Problem requirements:
Return every line from the records below that has the word "Passport".

Source data
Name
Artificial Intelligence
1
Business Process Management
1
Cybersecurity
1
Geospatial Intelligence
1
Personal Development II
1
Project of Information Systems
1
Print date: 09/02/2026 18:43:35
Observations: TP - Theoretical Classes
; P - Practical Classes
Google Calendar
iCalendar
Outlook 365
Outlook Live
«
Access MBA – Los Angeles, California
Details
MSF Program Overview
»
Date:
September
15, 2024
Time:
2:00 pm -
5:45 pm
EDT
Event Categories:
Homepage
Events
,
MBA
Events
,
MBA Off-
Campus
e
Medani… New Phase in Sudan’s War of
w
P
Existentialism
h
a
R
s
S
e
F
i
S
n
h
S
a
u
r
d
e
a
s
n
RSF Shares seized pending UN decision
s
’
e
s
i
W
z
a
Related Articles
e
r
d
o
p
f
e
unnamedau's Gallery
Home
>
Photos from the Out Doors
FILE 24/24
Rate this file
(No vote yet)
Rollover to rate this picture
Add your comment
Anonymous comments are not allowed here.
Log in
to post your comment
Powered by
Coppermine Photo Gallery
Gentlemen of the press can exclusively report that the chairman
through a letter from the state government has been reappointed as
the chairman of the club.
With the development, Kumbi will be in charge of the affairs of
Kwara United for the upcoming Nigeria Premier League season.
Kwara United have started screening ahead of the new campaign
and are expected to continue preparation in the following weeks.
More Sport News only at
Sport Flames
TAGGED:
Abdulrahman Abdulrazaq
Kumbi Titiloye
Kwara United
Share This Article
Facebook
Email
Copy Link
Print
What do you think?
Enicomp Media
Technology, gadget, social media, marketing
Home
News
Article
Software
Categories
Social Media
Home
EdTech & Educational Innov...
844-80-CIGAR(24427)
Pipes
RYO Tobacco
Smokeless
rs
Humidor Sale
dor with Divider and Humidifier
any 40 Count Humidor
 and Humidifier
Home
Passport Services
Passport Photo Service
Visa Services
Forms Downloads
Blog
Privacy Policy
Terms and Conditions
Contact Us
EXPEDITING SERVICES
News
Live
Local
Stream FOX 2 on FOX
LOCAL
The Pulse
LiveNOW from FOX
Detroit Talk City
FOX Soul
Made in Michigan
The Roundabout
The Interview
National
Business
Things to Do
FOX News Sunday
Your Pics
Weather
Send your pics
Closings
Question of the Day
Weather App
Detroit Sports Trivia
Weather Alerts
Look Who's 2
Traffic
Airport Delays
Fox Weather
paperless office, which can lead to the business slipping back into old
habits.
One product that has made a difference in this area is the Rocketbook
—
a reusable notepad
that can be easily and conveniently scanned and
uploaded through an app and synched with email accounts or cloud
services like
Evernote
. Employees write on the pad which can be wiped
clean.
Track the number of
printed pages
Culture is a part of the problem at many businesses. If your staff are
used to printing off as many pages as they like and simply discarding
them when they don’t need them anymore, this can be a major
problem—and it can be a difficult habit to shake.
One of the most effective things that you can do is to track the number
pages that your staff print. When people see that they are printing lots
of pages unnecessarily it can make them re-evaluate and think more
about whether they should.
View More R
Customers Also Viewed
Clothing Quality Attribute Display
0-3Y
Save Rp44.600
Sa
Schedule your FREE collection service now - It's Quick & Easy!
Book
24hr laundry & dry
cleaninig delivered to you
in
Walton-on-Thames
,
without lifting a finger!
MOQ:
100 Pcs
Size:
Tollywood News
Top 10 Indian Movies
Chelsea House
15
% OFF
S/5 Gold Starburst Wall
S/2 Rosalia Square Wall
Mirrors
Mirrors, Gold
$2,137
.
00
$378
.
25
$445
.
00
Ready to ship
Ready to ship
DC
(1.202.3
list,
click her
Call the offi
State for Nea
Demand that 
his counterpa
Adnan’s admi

Answer to this exercise:
Passport Services
Passport Photo Service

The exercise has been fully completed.